By Andy Pandharikar, CEO and Founder of Commerce.AI, powering product innovation with the largest product data platform.
What is an innovator? Is it someone who creates new ideas? Someone who turns ideas into reality? An innovator is someone who can do both.
Steve Jobs, for instance, was an innovator with a vision. He used the power of his company to create new products that no one had ever seen before.
Ford is another example of a company that has always been thinking of ways to innovate. From the invention of the assembly line to the Model T, Henry Ford always found ways to innovate and revolutionize the automotive industry.
More recently, Susan Wojcicki initially contributed to the development of Google Images and AdSense and is now the CEO of YouTube. Today, YouTube has 2 billion monthly users and is worth an estimated $90 billion.
Another powerful example of innovation is found in the work of Elon Musk. Musk, who co-founded PayPal, Tesla, SpaceX, Neuralink and OpenAI, has been a fountain of innovation in many different fields.
From Ford to Jobs to Musk, when we think of famous innovators, we tend to think of visionary people, not of AI. Nowadays, however, AI can be a powerful tool for coinnovation.
AI As Augmented Innovation
AI is not going to replace visionary innovators, but I believe it will augment them.
AI can help innovators make those leaps of creativity that are too hard to do alone. As the founder of a product innovation firm that specializes in providing data and insights through AI, I believe it will be the next tool in the arsenal of product teams, and it might just be the one that helps them create the next big thing.

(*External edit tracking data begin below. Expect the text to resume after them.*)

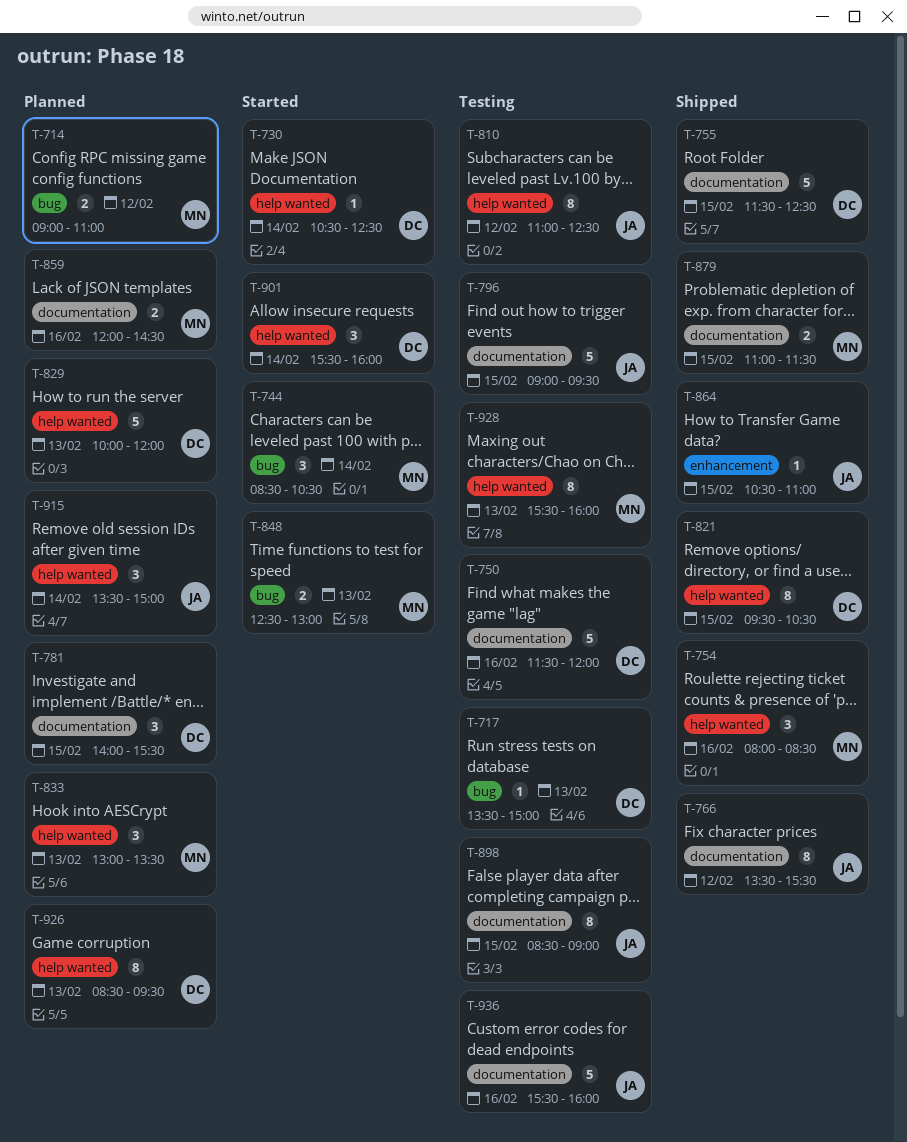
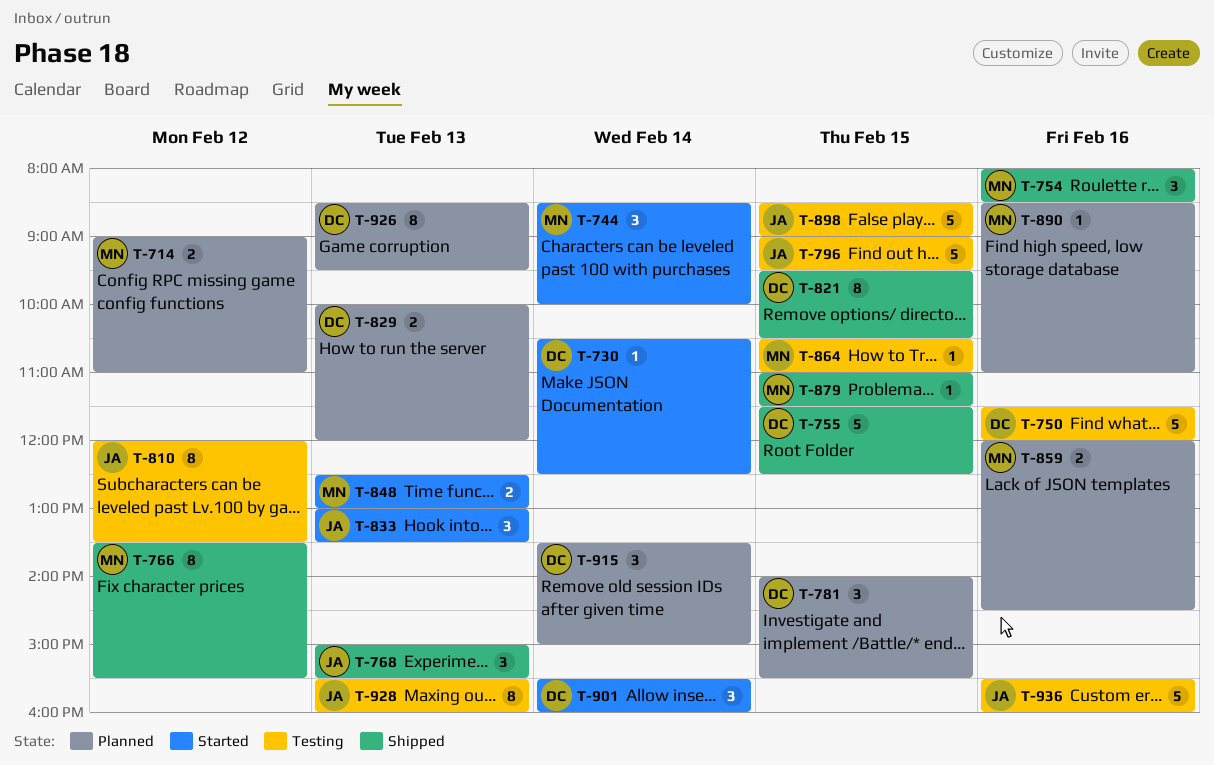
T-717: present -> none
T-744, ends: 10:30 -> 10:00
T-766, owner: JA -> MN
T-768: none -> present
T-810, begins: 11:00 -> 12:00
T-810, ends: 12:30 -> 13:30
T-829, estimate: 5 -> 2
T-833, status: Planned -> Started
T-833, owner: MN -> JA
T-864, status: Shipped -> Testing
T-864, owner: JA -> MN
T-879, estimate: 2 -> 1
T-890: none -> present
T-898, estimate: 8 -> 5
T-915, owner: JA -> DC
T-928, owner: MN -> JA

Product innovation is one of the top priorities of many leading brands and AI can be useful for product teams, but it is important to remember that humans have skills that AI doesn’t, like creativity, empathy and a sense of humor.
This is what makes AI and humans such a great team. Humans excel at tasks that require a degree of creativity, while AI has the ability to scan billions of data points and provide insights into everything from product and competitive strategy to market research.
Augmented Innovation In Practice
Without market demand, a new product launch will inevitably flop. Data can inform innovators whether their new idea will actually pan out in the real world, and can even be used to generate entirely new ideas, product launches and acquisition strategies, based on the features that users are demanding. After all, coming up with new product ideas without referencing the data is a recipe for disaster.
To give a real-world example, one of our clients analyzes product data in the automotive industry and translates these findings into the prioritization of product improvement and development initiatives.
Ultimately, AI’s insights support human innovators, and human innovators support AI with their creativity, empathy and outside-the-box thinking.
The Future Of Product Innovation
The world is changing at a rapid pace. More and more, it’s clear that tech is everywhere in today’s economy. Netflix, Spotify, Google — all of these companies have been built on the back of the internet.
This new era has also ushered in artificial intelligence and machine learning as ways to power these technologies. Some might even argue that artificial intelligence is the new internet, the next big thing for companies to take advantage of.
The internet, of course, did not replace human creativity or ingenuity — it just made us more productive than ever before. The future of product innovation, therefore, is not either humans or AI. It’s both.
AI is proving to be a powerful tool for coinnovation, but it won’t eliminate the need for raw human creativity, nor should it.